I'd say you're the one being pedantic ;)
That's what I mean. I meant I'm being very, very pedantic about the definition of "Markov" :)
I'm also not going to claim this is an any way useful for reasoning about LLMs.
It's a pretty serious contortion to call an LLM a Markov Chain.
Is it? Let's say your LLM has a maximum of 1000 tokens. Your state at time any time is 1000 tokens, plus 1000 bools indicting the presence or absence of a token.

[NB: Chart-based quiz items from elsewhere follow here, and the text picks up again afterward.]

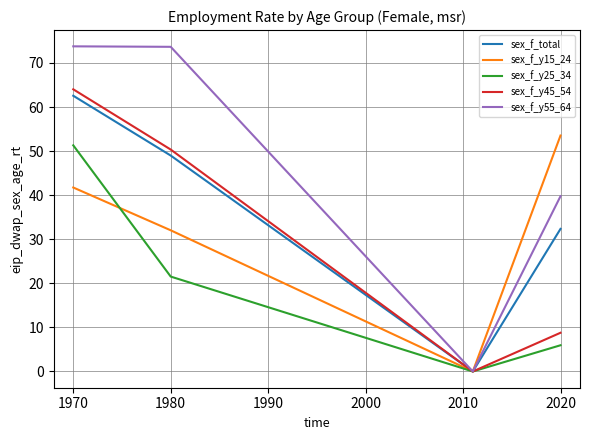

Which series has the largest range (max minus min)?

sex_f_y55_64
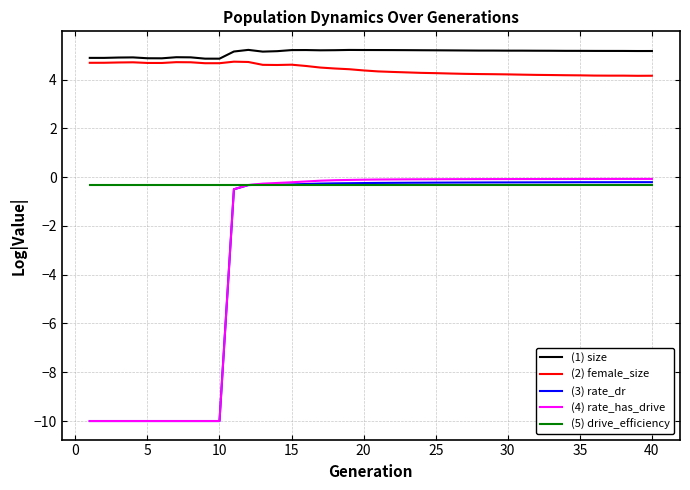

True or false: (5) drive_efficiency and (2) female_size cross at least once.

False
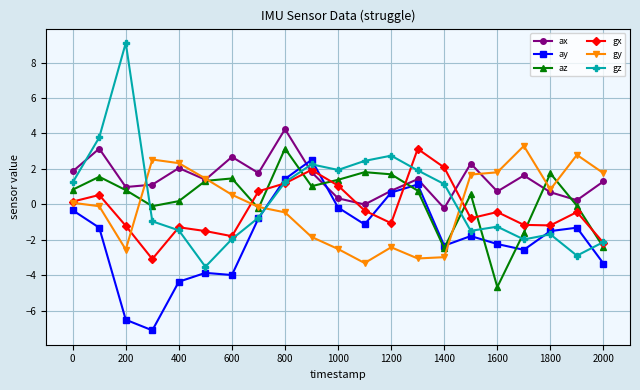

How many negative values does the az series have?

7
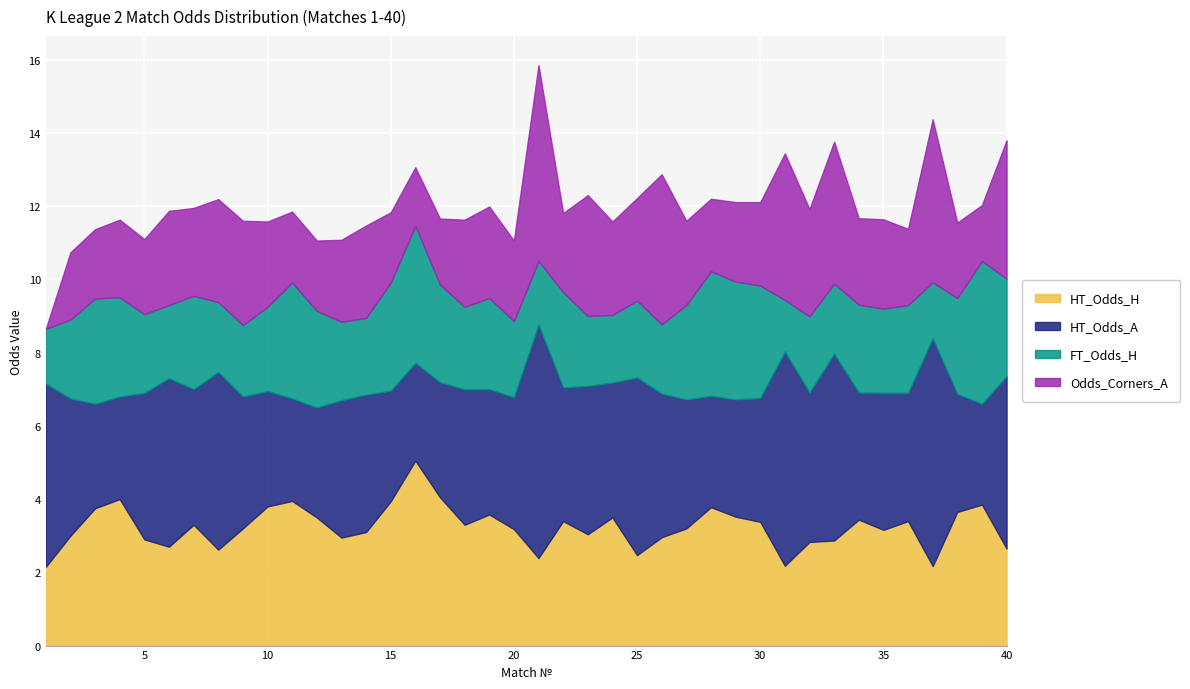

What is the sum of the FT_Odds_H values at 9 and 15?

4.9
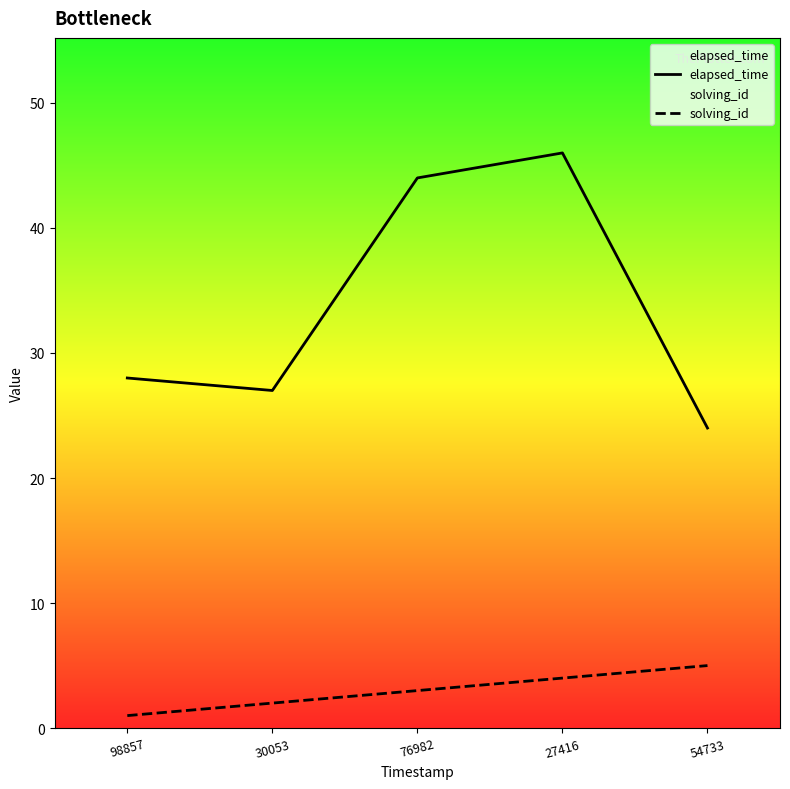

Reading left to right, extract all data points from this chart.

elapsed_time: 98857=28	30053=27	76982=44	27416=46	54733=24
solving_id: 98857=1	30053=2	76982=3	27416=4	54733=5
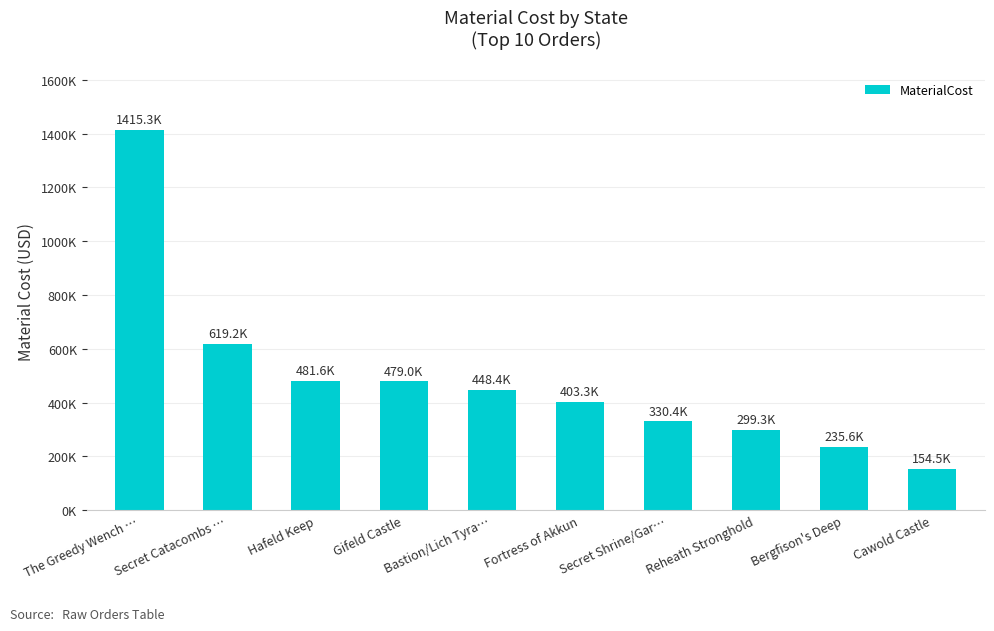

Does the chart contain any negative values?

No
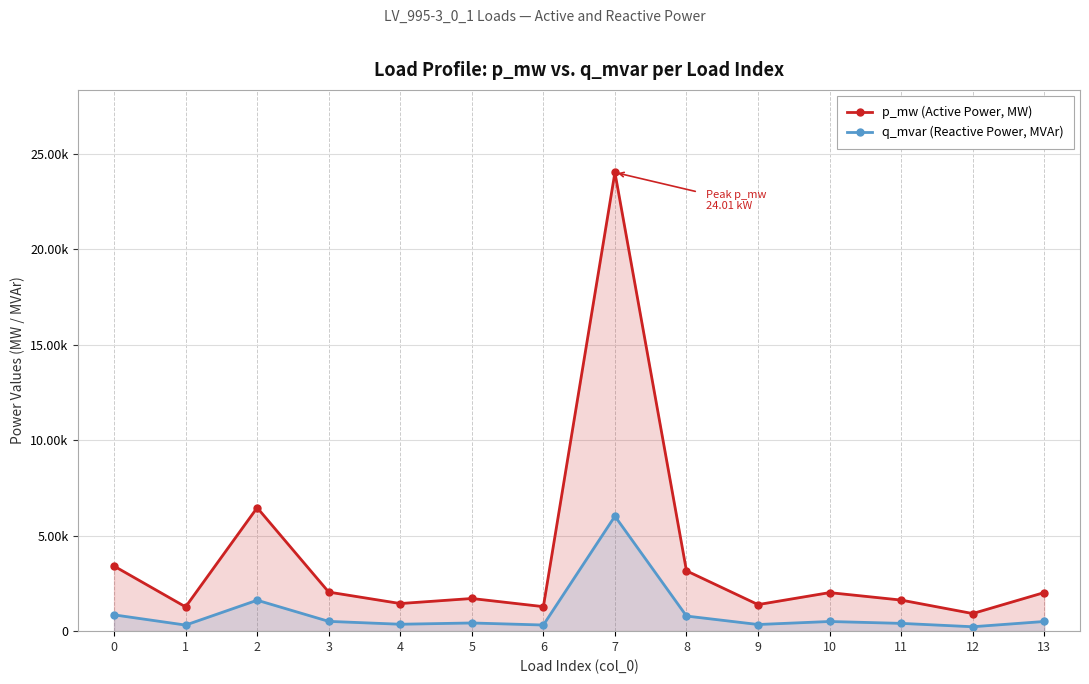

Which has a higher value, 2 or 5?

2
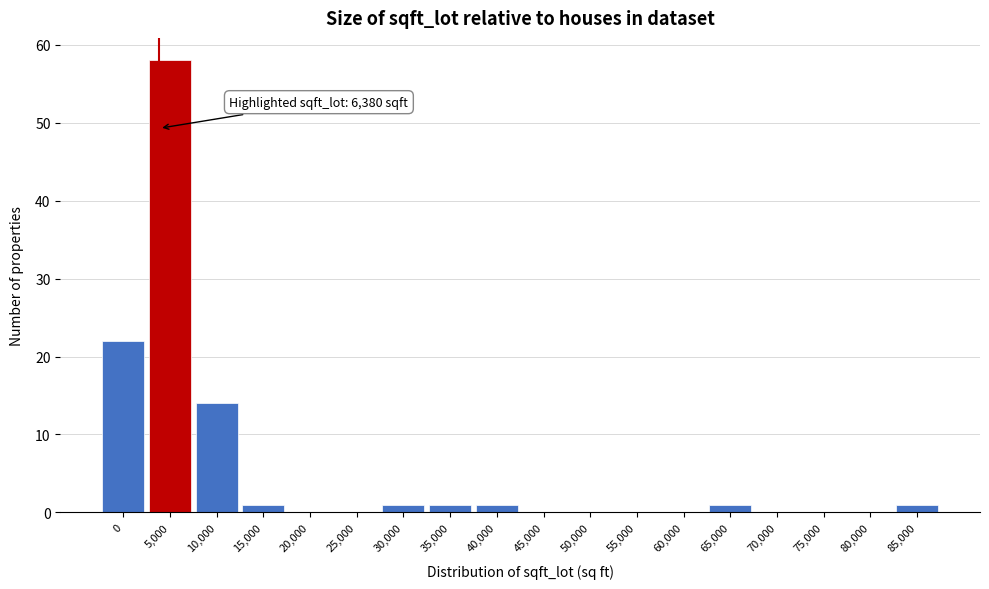

Reading left to right, extract all data points from this chart.

0=22	5,000=58	10,000=14	15,000=1	20,000=0	25,000=0	30,000=1	35,000=1	40,000=1	45,000=0	50,000=0	55,000=0	60,000=0	65,000=1	70,000=0	75,000=0	80,000=0	85,000=1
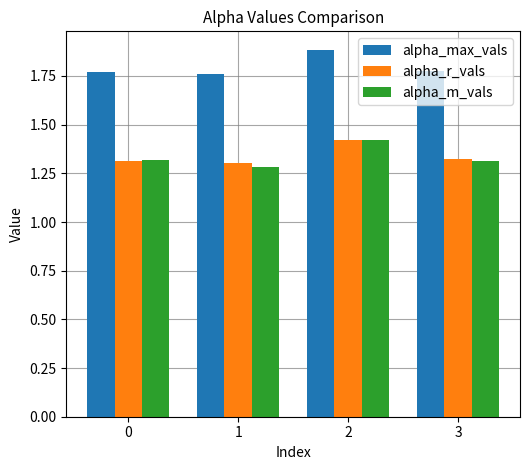

What is the sum of all alpha_max_vals values?

7.2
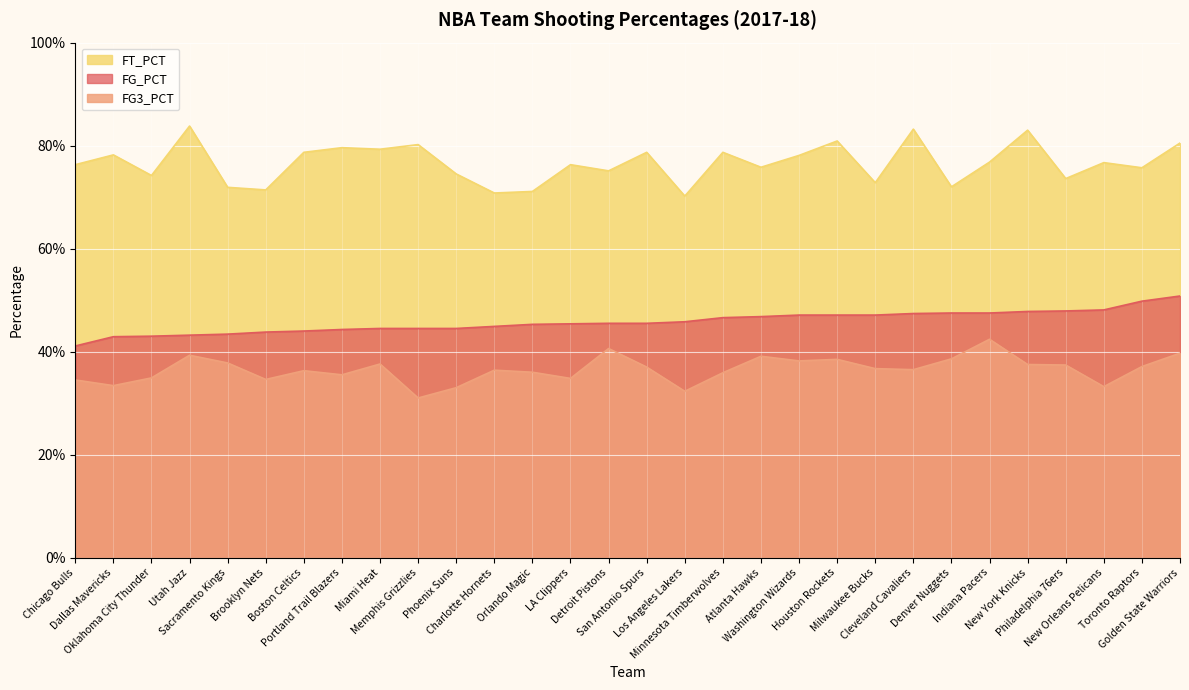

Between Chicago Bulls and Memphis Grizzlies, which series saw the biggest shift?

FT_PCT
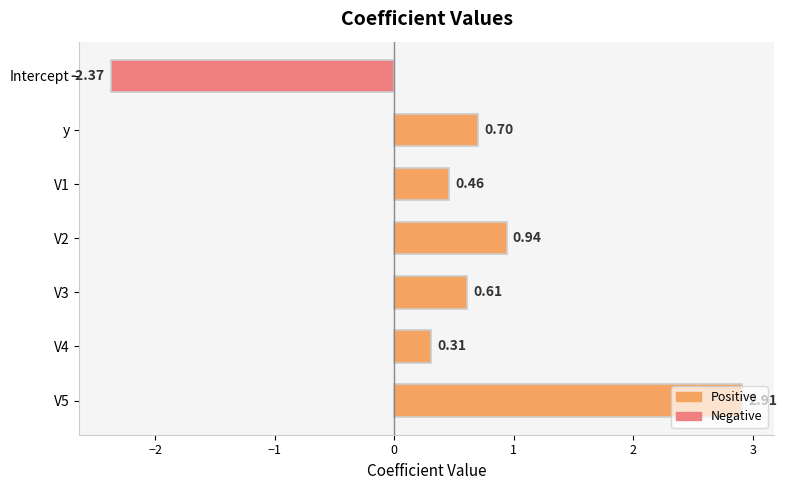

Does the chart contain stacked bars?

No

Your state transition function is the transformer network.
Now you can generate state N+1 from state N without reference to state N-1!
There is some sleight of hand here. Implementation of Markov processes do have a variety of formulations, for example producing a probability distribution from a state, then you sample the distribution and blammmo! New state.
But that's a specific case of [new state] = f([old state],[noise])
That function could equally well be a transformer run on the old state with some noise injected. There's not an explicit modelling of the probability distribution, but does there need to be?
Rather trivially, the transformer perfectly models itself so while we don't have an explicit formulation of the distribution that we can sample, we have a perfect representation of the generate-and-sample function.
We're talking hundreds of millions of significant digits for the token IDs.
I'm not sure I get why. I think all you need is the exact simply the old tokens with the newly generated one concatenated on. Or more pedantically, the equivalent of that implemented with a fixed length and a set of occupancy bools.
With that you never need a previous state because all the previous state is in the current state, which is possible because the state is fixed in size and not all that big.
Is it cheating to simply fold the old state into the new state? Isn't that what velocity are and acceleration are with respect to position in a Kalman filter?